No quería estar nunca abajo, y tenía que aprovechar ahora que se encontraba arriba, en el punto más alto del amor y sus consecuencias. Sin ningún esfuerzo especial, recordó algo que le había sucedido poco después de sentarse a esperar en el banco de cemento: su mano llegó al falso fondo de la maleta y decidido, buscó el contorno frío y metálico.

Quiso levantarse y caminar entre la niebla, pero en cambio experimentó una sensación intermedia entre la dicha súbita y la decepción.

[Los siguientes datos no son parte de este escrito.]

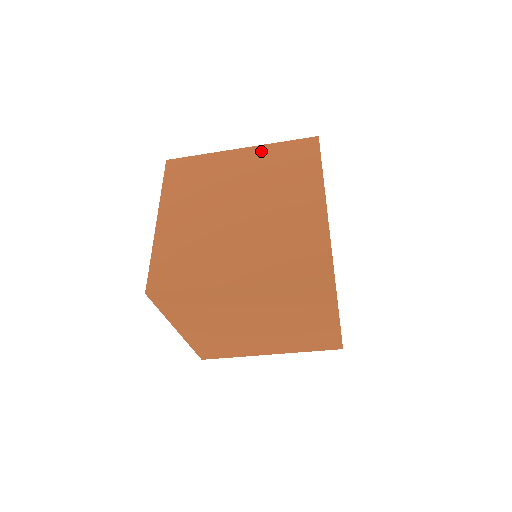
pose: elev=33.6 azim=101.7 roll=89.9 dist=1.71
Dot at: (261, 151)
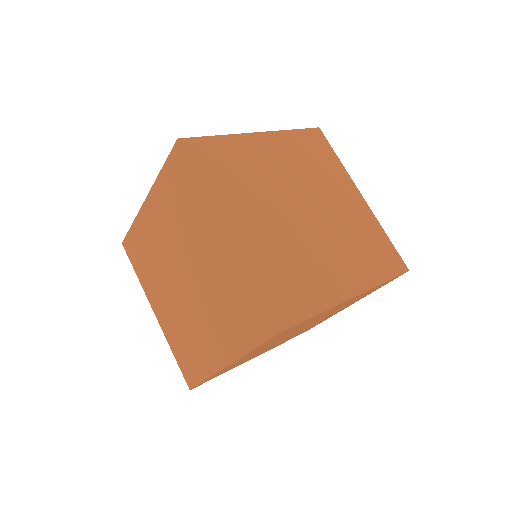
Dot at: occluded
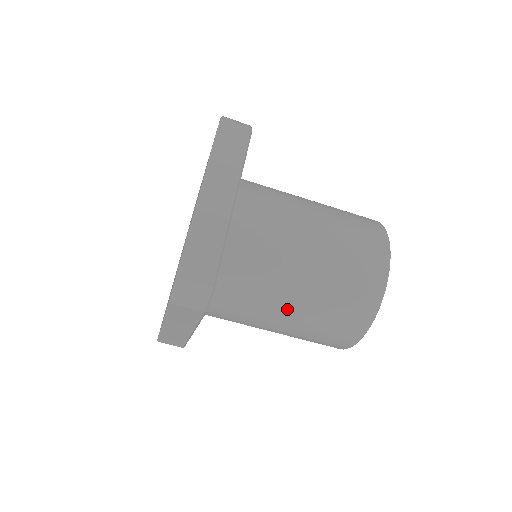
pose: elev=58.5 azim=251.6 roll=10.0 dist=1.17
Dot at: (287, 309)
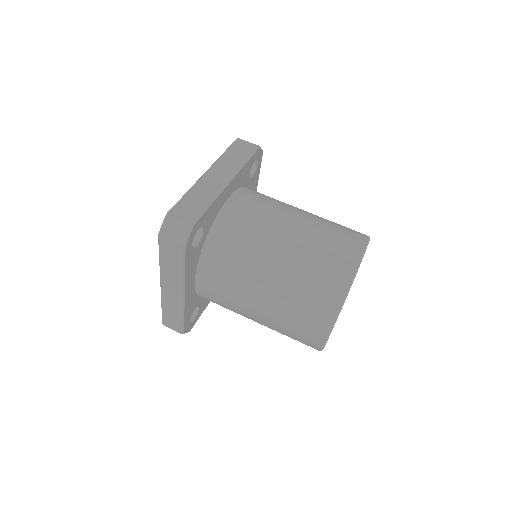
Dot at: (264, 281)
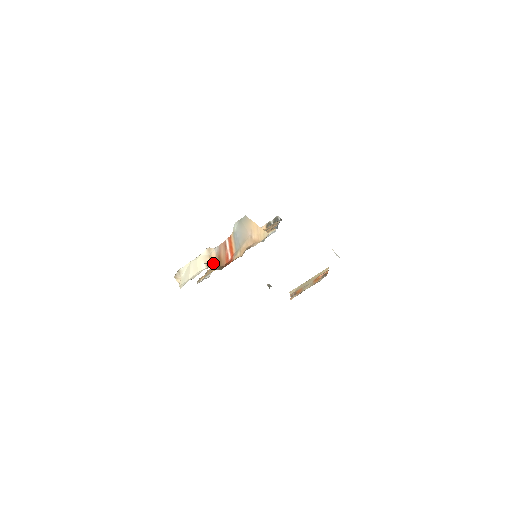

Sin lugar a dudas, despuntaba el sol. Sin embargo, la temperatura de aquellas agujas no entraba en las partes del cuerpo que podía recordar. Una alegre esperanza lo inquietó: ¿acababa de sonreír?. Ya no sentía la maleta en las rodillas ni su cuerpo en el banco de cemento. La neblina a ratos se cerraba y a ratos se abría. Los murmullos del parque le llegaban con diversas intensidades a los oídos. Las falenas hacían giros en su cerebro, alrededor de su luz y su tibieza. Se sorprendió: no podía toser. Entendió, como jamás lo había hecho, que amaba a su mujer, que estaban ambos a la misma altura, sencillamente abajo. Le pareció verla desplazarse en una nube, livianamente en su angélica camisa azul. Los ojos muy abiertos, dolidos y hermosos. Las dos manos apretaban las sienes pálidas y apenas podía oír las palabras que ella decía: amor mío, amor mío, ¿por qué?, ¿por qué?. Le vino a inquietar el mismo deseo de cuando alguna distancia los separaba: quiso ponerle un beso con el dedo, pero le dolió traer desde la mugre del asfalto la mano con la que pensaba transportar el beso hasta la boca de su mujer. Sintió el tormento intolerable mientras trataba de ubicar la gota del labio para sacarla y hacer el traslado. Sus ojos empezaron a guardar la neblina debajo de los párpados en el momento en que llegaba con los dedos a su propio labio. Apretó fuerte, muy fuerte. La pesada gota de sangre, por fin, reventó bajo su mano inmóvil.